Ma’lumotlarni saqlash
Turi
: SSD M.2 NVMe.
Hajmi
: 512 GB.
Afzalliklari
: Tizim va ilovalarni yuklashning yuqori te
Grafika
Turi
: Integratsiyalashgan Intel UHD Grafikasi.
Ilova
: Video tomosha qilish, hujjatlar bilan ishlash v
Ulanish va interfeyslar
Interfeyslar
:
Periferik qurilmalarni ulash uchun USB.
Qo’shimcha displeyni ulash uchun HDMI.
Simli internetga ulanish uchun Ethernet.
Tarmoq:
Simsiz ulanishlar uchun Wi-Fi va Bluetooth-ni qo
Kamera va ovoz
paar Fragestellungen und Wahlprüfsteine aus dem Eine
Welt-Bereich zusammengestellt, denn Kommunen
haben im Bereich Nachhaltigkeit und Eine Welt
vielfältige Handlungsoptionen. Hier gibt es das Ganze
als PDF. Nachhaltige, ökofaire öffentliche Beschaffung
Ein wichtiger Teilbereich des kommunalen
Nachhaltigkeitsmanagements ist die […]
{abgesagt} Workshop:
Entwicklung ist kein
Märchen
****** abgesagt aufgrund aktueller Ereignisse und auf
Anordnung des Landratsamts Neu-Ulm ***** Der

★ ★ ★

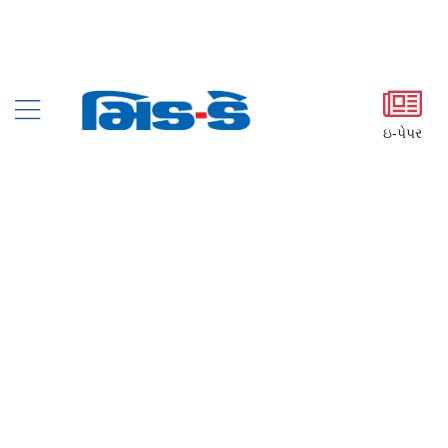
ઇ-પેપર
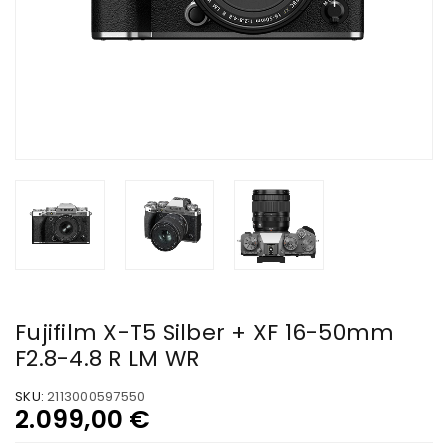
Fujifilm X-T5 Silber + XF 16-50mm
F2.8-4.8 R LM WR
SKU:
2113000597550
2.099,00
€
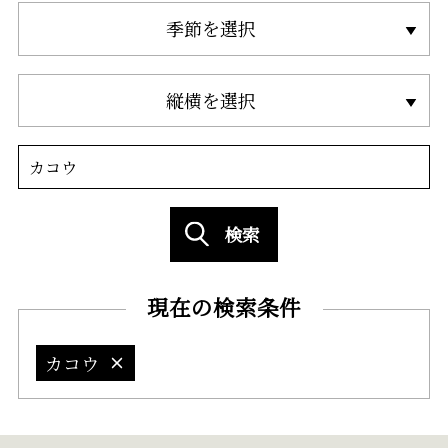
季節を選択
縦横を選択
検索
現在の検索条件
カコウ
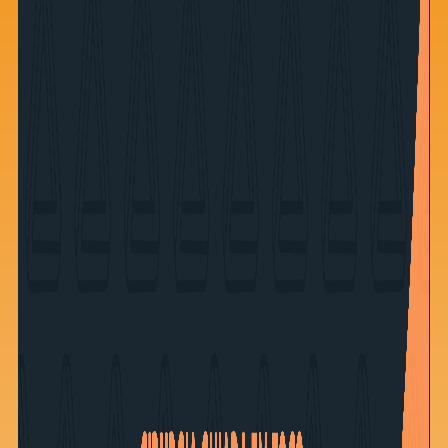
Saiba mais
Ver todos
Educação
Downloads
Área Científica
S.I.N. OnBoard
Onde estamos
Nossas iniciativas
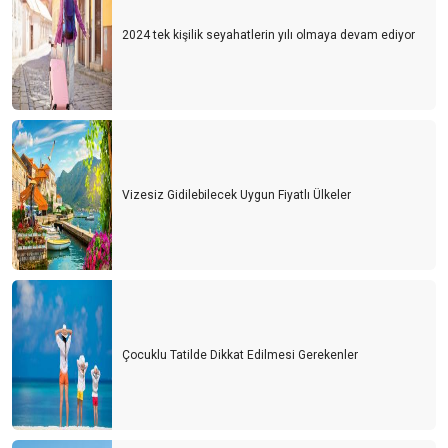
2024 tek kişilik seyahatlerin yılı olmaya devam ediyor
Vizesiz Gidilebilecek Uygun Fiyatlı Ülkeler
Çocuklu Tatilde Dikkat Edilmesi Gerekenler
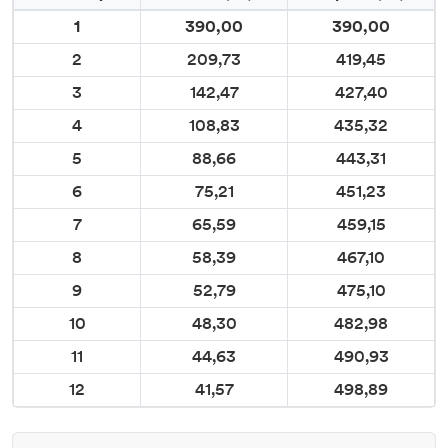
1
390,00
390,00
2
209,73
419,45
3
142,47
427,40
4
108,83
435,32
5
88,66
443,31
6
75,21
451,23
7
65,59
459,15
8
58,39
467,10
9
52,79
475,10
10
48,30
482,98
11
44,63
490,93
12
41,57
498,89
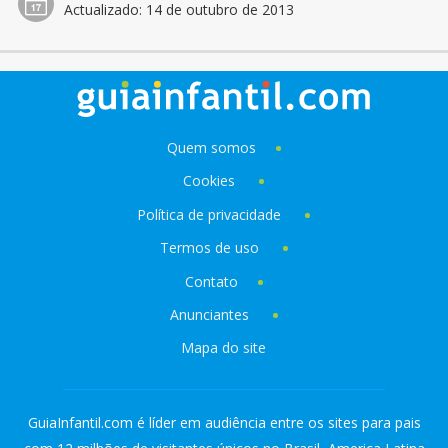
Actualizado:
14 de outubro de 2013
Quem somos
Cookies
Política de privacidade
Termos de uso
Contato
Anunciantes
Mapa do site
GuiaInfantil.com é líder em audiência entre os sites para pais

★ ★ ★

EXERCISE GOAL:
Please update everything in the records from the line containing "Ma’lumotlarni saqlash" down to the line containing "Welt-Bereich zusammengestellt, denn Kommunen", swapping "512 GB" for "1 TB" and leaving all else unchanged. Give back only those lines.

FINAL ANSWER:
Ma’lumotlarni saqlash
Turi
: SSD M.2 NVMe.
Hajmi
: 1 TB.
Afzalliklari
: Tizim va ilovalarni yuklashning yuqori te
Grafika
Turi
: Integratsiyalashgan Intel UHD Grafikasi.
Ilova
: Video tomosha qilish, hujjatlar bilan ishlash v
Ulanish va interfeyslar
Interfeyslar
:
Periferik qurilmalarni ulash uchun USB.
Qo’shimcha displeyni ulash uchun HDMI.
Simli internetga ulanish uchun Ethernet.
Tarmoq:
Simsiz ulanishlar uchun Wi-Fi va Bluetooth-ni qo
Kamera va ovoz
paar Fragestellungen und Wahlprüfsteine aus dem Eine
Welt-Bereich zusammengestellt, denn Kommunen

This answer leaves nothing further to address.